Invasive threat choking Australia's rivers: 'Worst I’ve seen'

Carp already account for 90 per cent of fish in some rivers and they're gaining territory.

Thousands of kilometres of Australian rivers are clogged with unprecedented numbers of invasive carp that are stirring up nutrients, muddying waters and displacing native species.

Severe flooding across Australia’s Murray-Darling Basin has resulted in a breeding surge so severe the species accounts for 90 per cent of fish in some waterways. Videos shared to social media show green water choked with the dark bodies of carp.

Charles Sturt University’s Dr Ivor Stuart told Yahoo News Australia conditions are worse than during the 2010 and 2016 floods. “I’ve been working in the field for 30 years… and there’s been some bad years, but this is the worst I’ve seen.”

A river choked with carp.
Australia's carp invasion is the worst one expert has seen in 30 years. Source: Dr Ivor Stuart

Carp are following water downriver and into floodplains, where they breed and survive in high numbers. It’s when they head into the rivers that they’re running out of food and starving to death. It’s the Murrumbidgee, Darling and Macquarie Rivers that are worst affected, because it’s where floodplain litter has settled, making the waters nutrient rich.

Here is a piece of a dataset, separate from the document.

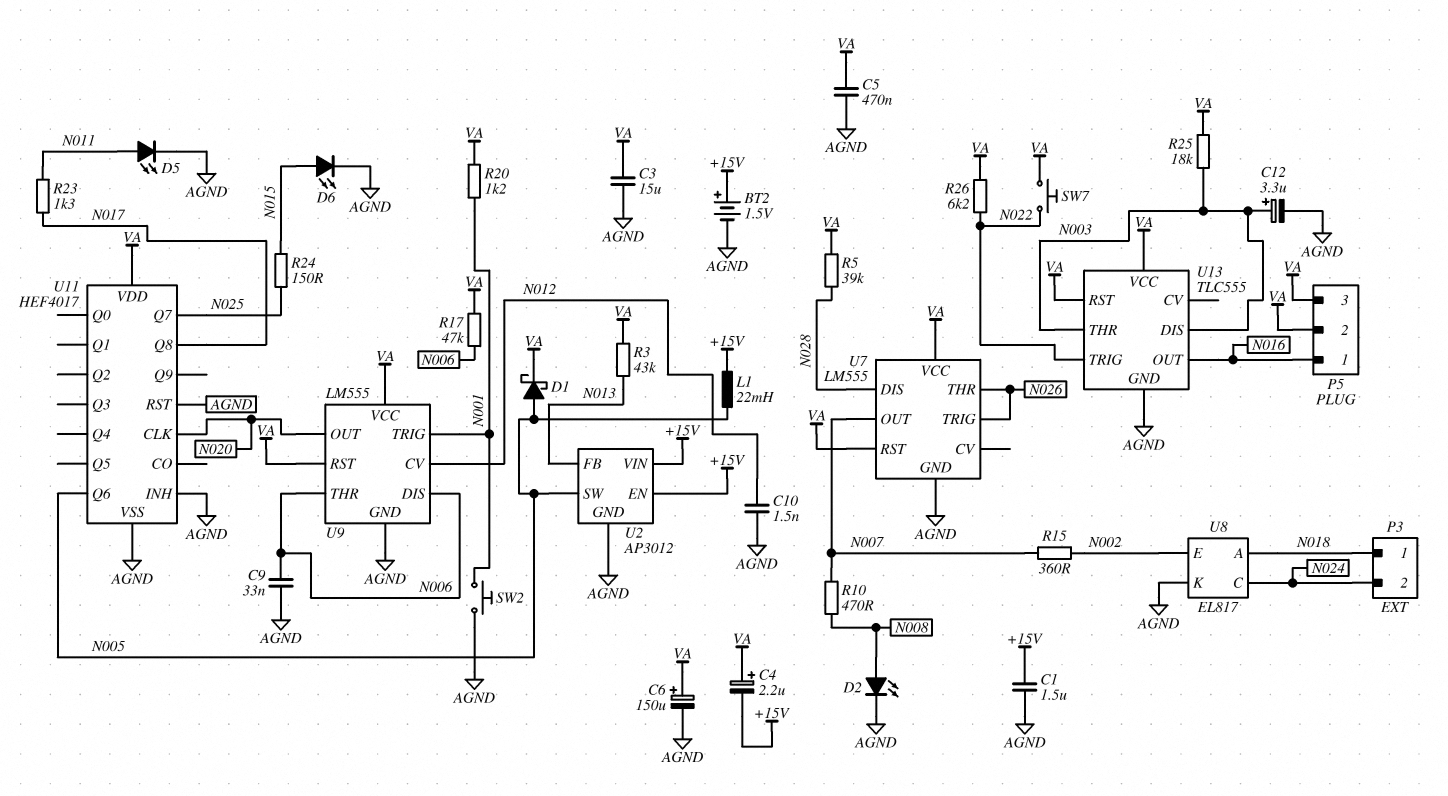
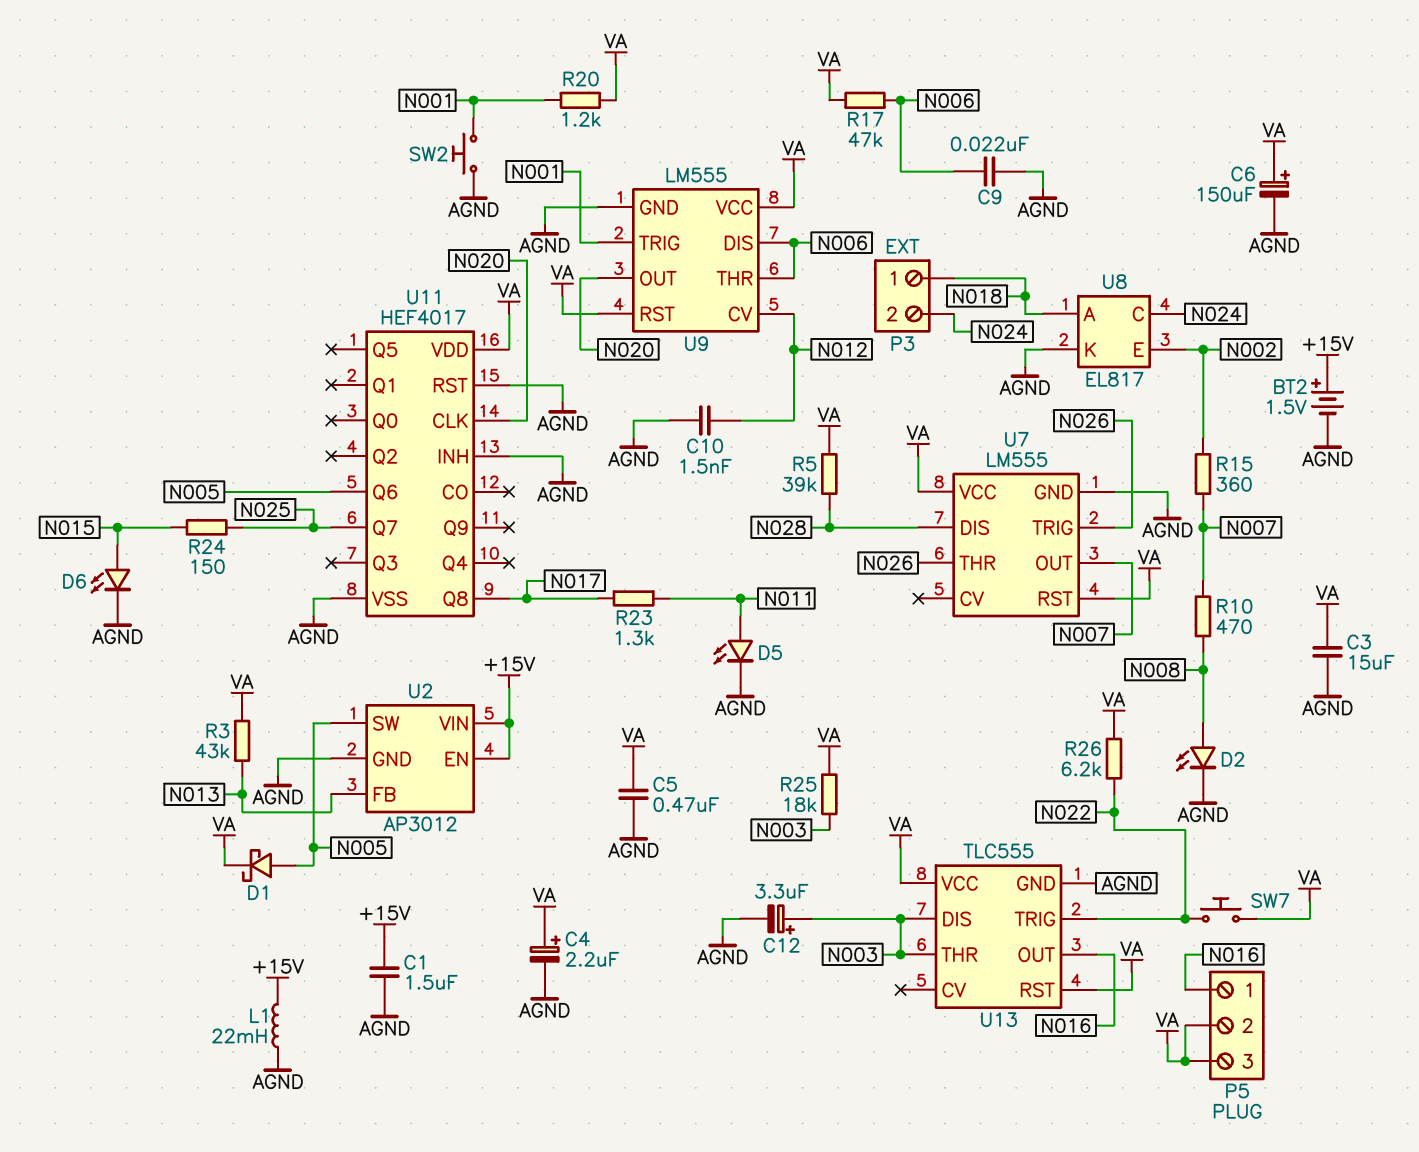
C4: 2.2uF (plus VA, minus +15V) -> 2.2uF (plus VA, minus AGND)
C9: 33nF (AGND, N006) -> 22nF (AGND, N006)
L1: 22mH (+15V, N005) -> 22mH (+15V, AGND)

How can Australia control invasive carp?

Despite having a boom and bust lifecycle, carp are gradually expanding their territory. While scientists have been successful in destroying them in Tasmania, on the mainland they are thriving. Dr Stuart warns they could spread into the tropics, into the Snowy Mountain’s pristine mountain streams, and new parts of Western Australia.

A researcher holding a carp to camera.
Bio-control is the main technology available to control carp. Source: Dr Ivor Stuart

With the problem now at a national scale, scientists will need to use multiple techniques to help reduce their numbers. While bio-control through viruses is a technology that’s currently available, gene modification is probably a decade away, Dr Stuart believes.

Outlining the risks in an article for The Conversation, Dr Stuart notes a major risk is short-term deterioration of water quality and its impact on native species. Benefits include long-term recovery of ecosystems and a return to biodiversity.